> _Exercise_
An exact copy of all the data, minus the images, is required.

> _Dataset entries_
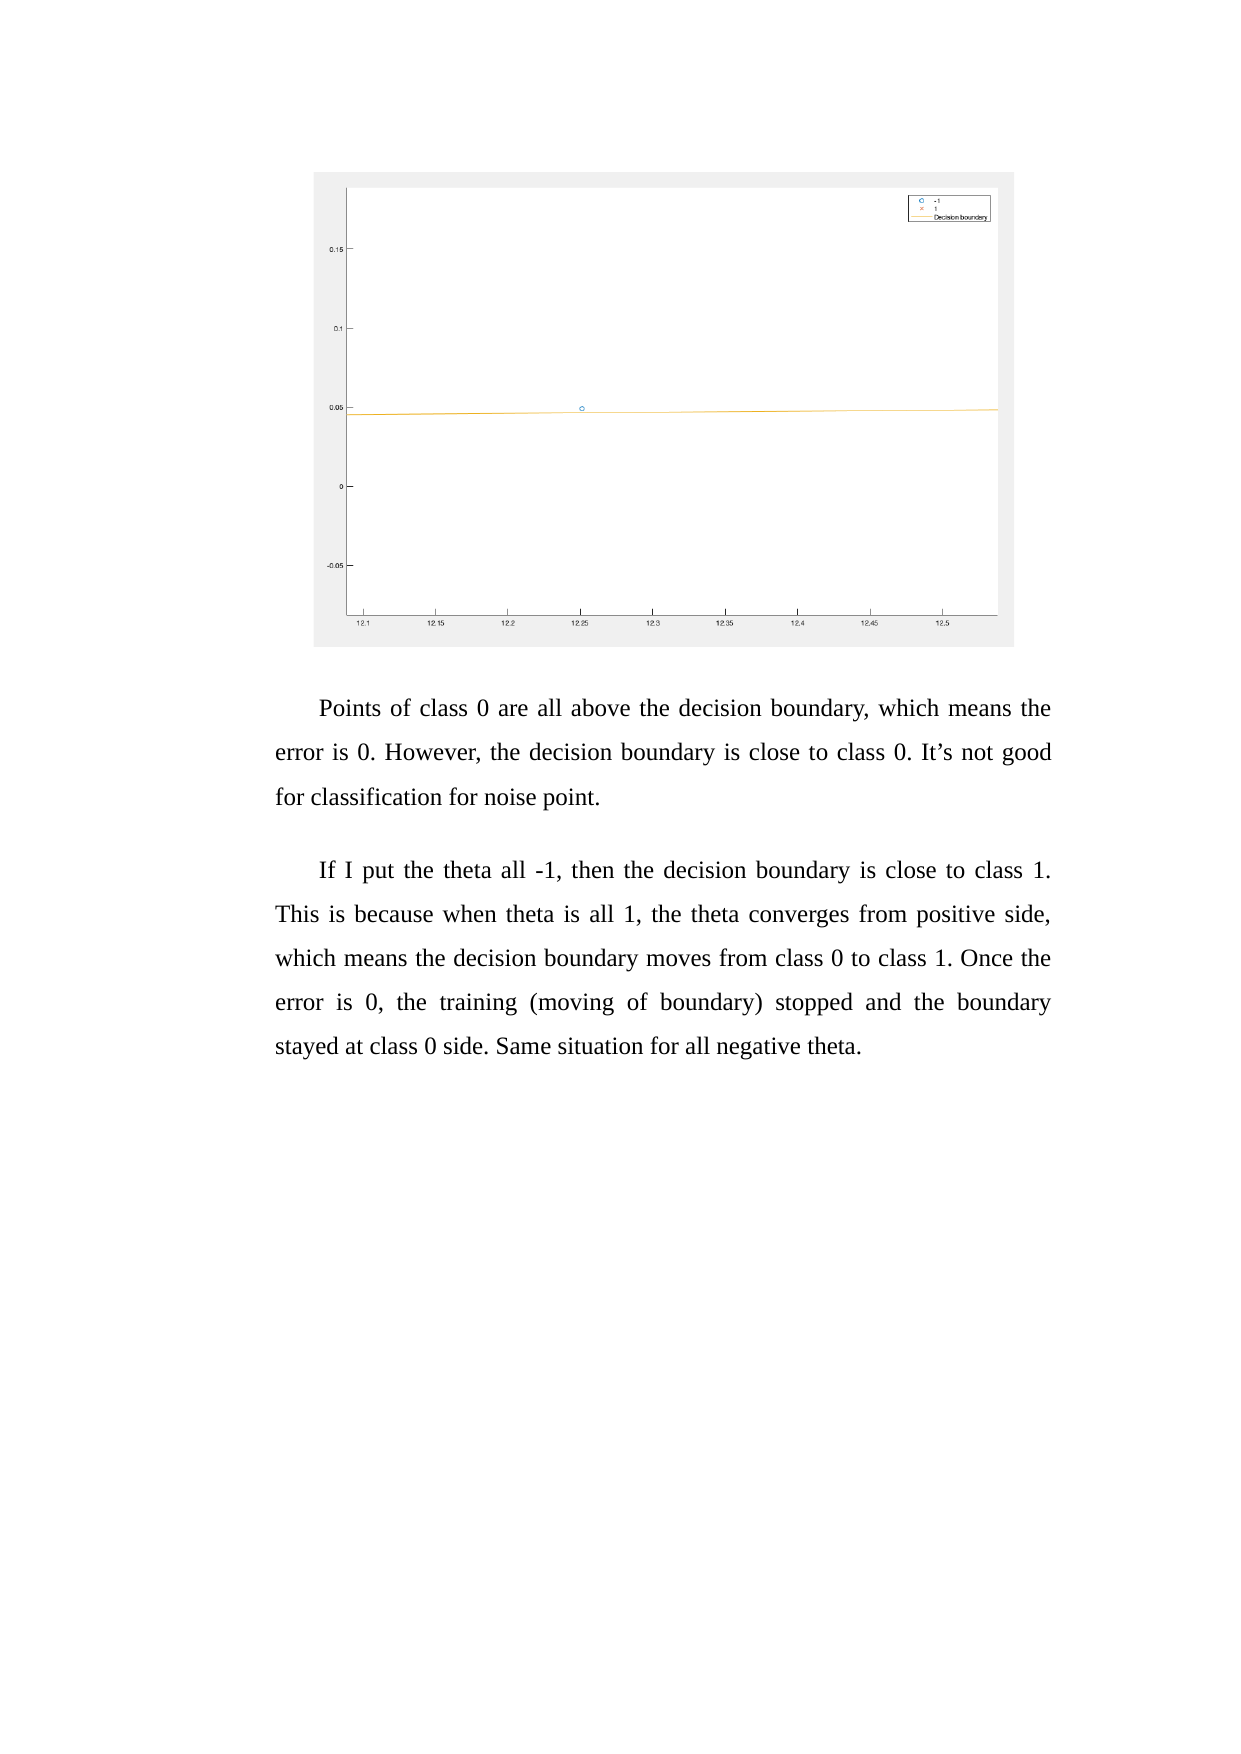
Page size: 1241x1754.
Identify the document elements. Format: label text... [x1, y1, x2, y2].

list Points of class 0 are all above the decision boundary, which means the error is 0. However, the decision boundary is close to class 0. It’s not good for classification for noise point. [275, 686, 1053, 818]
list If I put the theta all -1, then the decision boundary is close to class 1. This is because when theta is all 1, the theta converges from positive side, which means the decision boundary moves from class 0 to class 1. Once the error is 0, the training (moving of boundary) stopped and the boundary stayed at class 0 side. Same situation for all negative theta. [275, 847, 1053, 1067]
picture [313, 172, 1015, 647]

> _Solution to this task_
Page size: 1241x1754.
Identify the document elements. Format: label text... [x1, y1, x2, y2].

list Points of class 0 are all above the decision boundary, which means the error is 0. However, the decision boundary is close to class 0. It’s not good for classification for noise point. [275, 686, 1053, 818]
list If I put the theta all -1, then the decision boundary is close to class 1. This is because when theta is all 1, the theta converges from positive side, which means the decision boundary moves from class 0 to class 1. Once the error is 0, the training (moving of boundary) stopped and the boundary stayed at class 0 side. Same situation for all negative theta. [275, 847, 1053, 1067]
picture [313, 172, 1015, 647]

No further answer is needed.